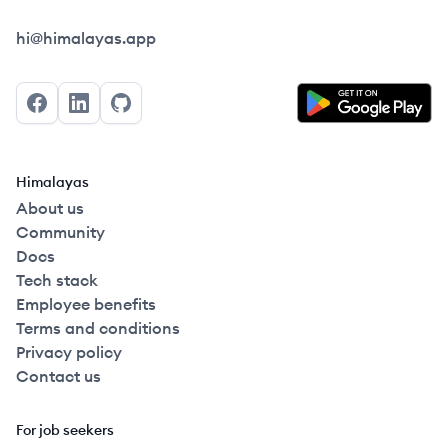
Himalayas logo
hi@himalayas.app
Facebook
LinkedIn
GitHub
Himalayas
About us
Community
Docs
Tech stack
Employee benefits
Terms and conditions
Privacy policy
Contact us
For job seekers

================

Can you repeat the records with "Contact us" swapped for "Get in touch" and everything else unchanged? Leave the pictures out.

Himalayas logo
hi@himalayas.app
Facebook
LinkedIn
GitHub
Himalayas
About us
Community
Docs
Tech stack
Employee benefits
Terms and conditions
Privacy policy
Get in touch
For job seekers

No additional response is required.